Canterbury Primary Principals Association president and Beckenham Te Kura o Pūroto principal Sandy Hastings said Covid-19 cases at her school had fallen away.
"We've got nobody in our school at the moment that we're aware of with Covid, so that's a real positive and it's been like that more or less for about three weeks now and that's the first time since March that we've been in that situation," she said.
"Illnesses among staff are still high, among students not quite so much.
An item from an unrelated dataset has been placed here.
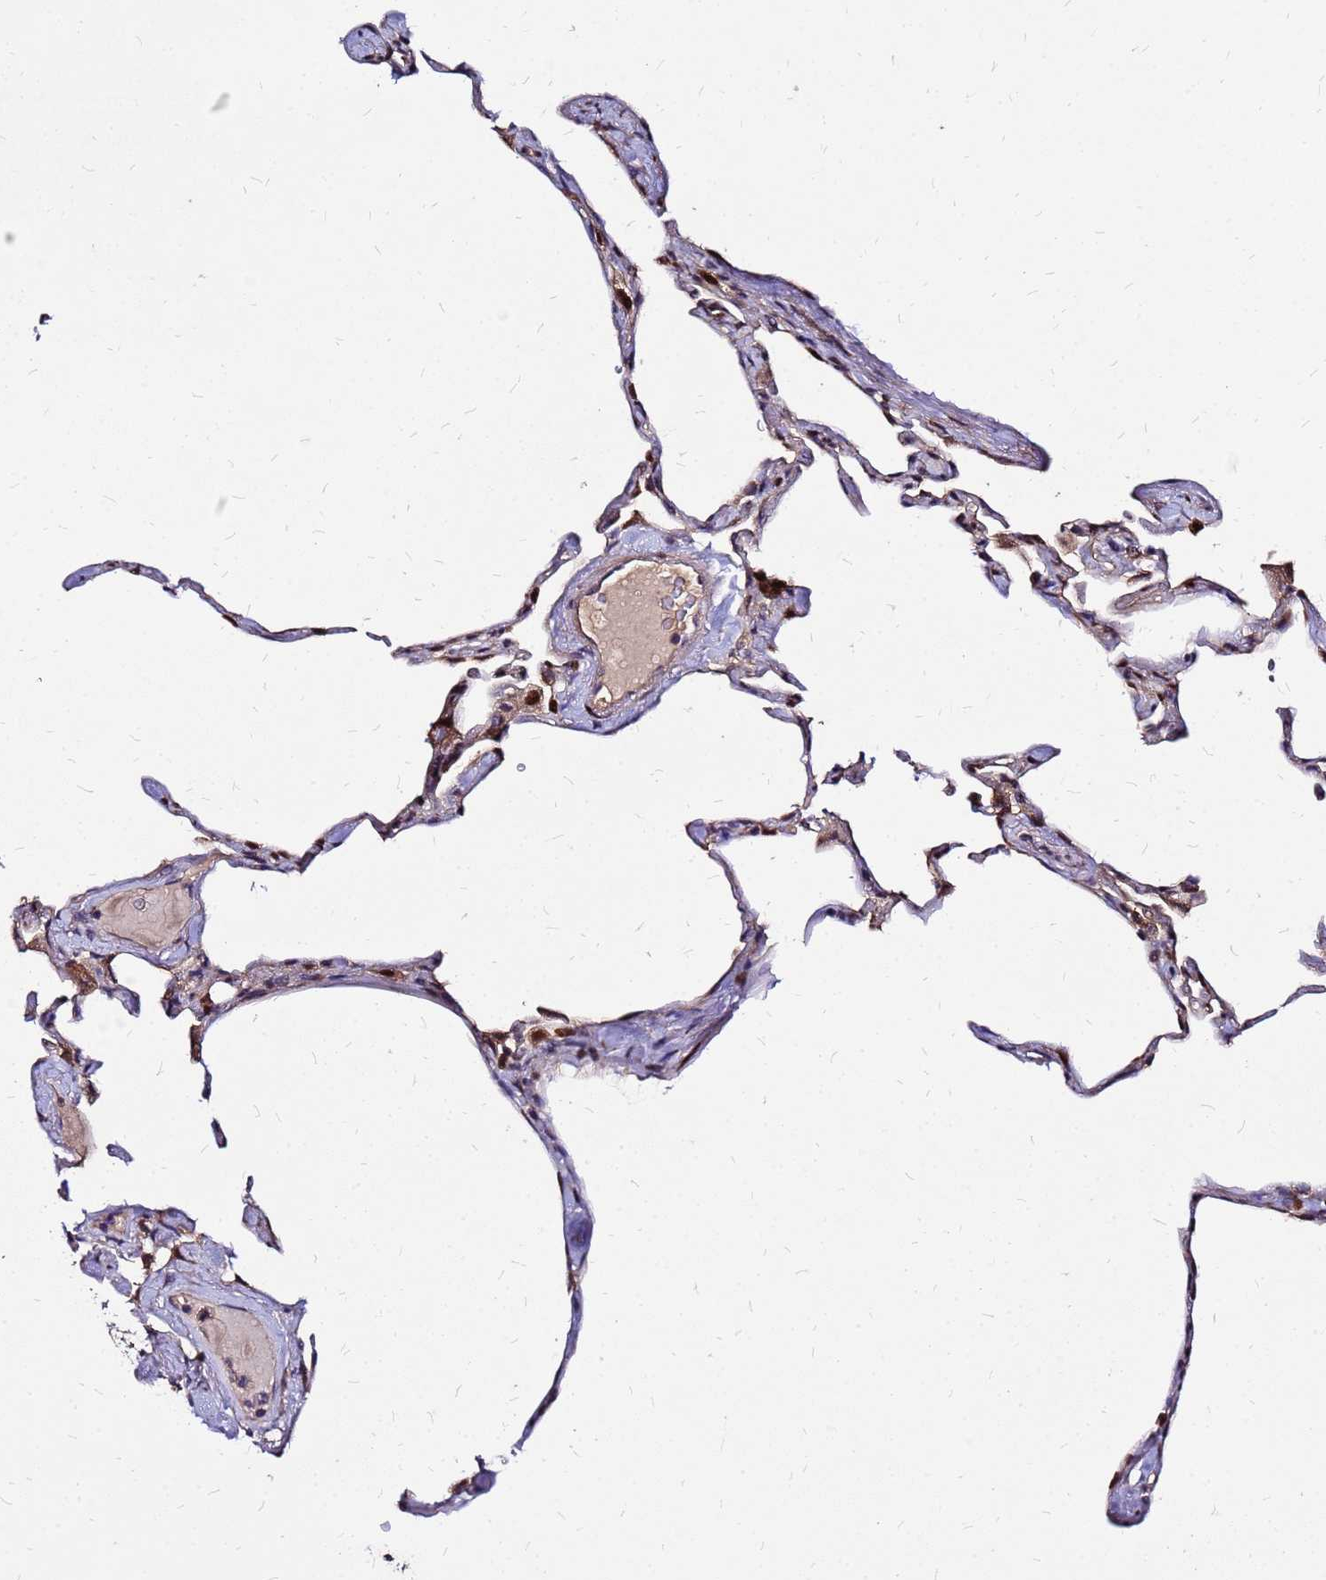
{"staining": {"intensity": "moderate", "quantity": "25%-75%", "location": "cytoplasmic/membranous"}, "tissue": "lung", "cell_type": "Alveolar cells", "image_type": "normal", "snomed": [{"axis": "morphology", "description": "Normal tissue, NOS"}, {"axis": "topography", "description": "Lung"}], "caption": "Immunohistochemistry (IHC) micrograph of benign lung: lung stained using IHC exhibits medium levels of moderate protein expression localized specifically in the cytoplasmic/membranous of alveolar cells, appearing as a cytoplasmic/membranous brown color.", "gene": "ARHGEF35", "patient": {"sex": "male", "age": 65}}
We've got 90 percent of our kids here this morning and that's really good and that's better than it was through Covid, we were down to about 76 to 80 percent."
Wearing facemasks had made a real difference in preventing the spread of respiratory illnesses in classrooms, she said.
But staff were still getting ill or having to stay home with sick children and finding relief teachers to cover for them had become a lot more difficult, she said.
"Up until now in our school we haven't had days where we haven't been able to get a reliever if we've needed one and in the last three weeks we've had three or four days where we haven't been able to get a reliever so that's a new situation for us," she said.
Hastings said it was likely some relief teachers were no longer available because they had taken full-time jobs to help schools cope with new enrolments by five-year-olds. Other, older teachers had stopped relief teaching because they were worried about catching Covid-19.
In Northland, Tai Tokerau Principals Association president Pat Newman said more children were back in class but staff absences were the worst he had ever seen.
He said if teachers called in sick and there were no relief teachers available, some classes had to double-up.
"Staff-wise it's diabolical," he said.
"It's worse this term for staffing than I've ever known it in my whole 40 years as a principal and that includes last term. So many of our relievers were either sucked up with the Covid stuff and then what's left has been caught up with the illnesses and been pulled into schools as permanent [teachers] so there's a real shortage of relievers out there."
In Auckland, Ōtāhuhu College principal Neil Watson said attendance was still below pre-pandemic levels but had definitely improved since term two.
"This term we've seen a steady increase of students coming back to school and for some of them the first time in a long time attending at school and we're really pleased with that," he said.
Watson said staff absences had also reduced a lot since last term, but were still relatively high compared to pre-pandemic years.
"What we're seeing with absence patterns is a degree of the usual winter illness, probably down but the issue is the isolation period, seven days as opposed to what would normally two or three days for flu, or even pre-pandemic staff would turn up with a bit of a flu and they'll soldier on for the day but those days are gone," he said.